Large Li-Ion Insertion Capacity of Thin-Wall Anatase TiO2 Nanotubes at 25 °C–55 °C

Abstract

Anatase TiO2 was prepared in the form of nanotube arrays by anodic oxidation of Ti foil followed by annealing at 400 °C. Electrochemical experiments, which included cyclic voltammetry (CV), galvanostatic (GS) cycling and electrochemical impedance spectroscopy (EIS) were conducted in 1 M solution of LiClO4 in propylene carbonate (PC) at temperatures 25 °C–55 °C. CV experiments, at scan rates 5–50 mV·s−1, demonstrated with increasing temperature a large increase in the intensity of the redox peaks along with a decrease in the peak-to-peak separation.

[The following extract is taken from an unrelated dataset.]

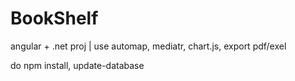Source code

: # BookShelf
angular + .net proj | use automap, mediatr, chart.js, export pdf/exel


do npm install, update-database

GS cycling showed large increase of capacity of thin-wall TiO2 nanotubes with increasing temperature, which attains 357 mAh·g−1 at 55 °C during lithiation at current rate 5.3 C, with capacity retention of 98.5% and Coulombic efficiency of 97.5%. Surface storage and development of secondary voltage plateau strongly contribute to such a large capacity value. EIS showed a multiple decrease in solid electrolyte interphase (SEI) layer resistance and charge transfer resistance with temperature rising up to 55 °C.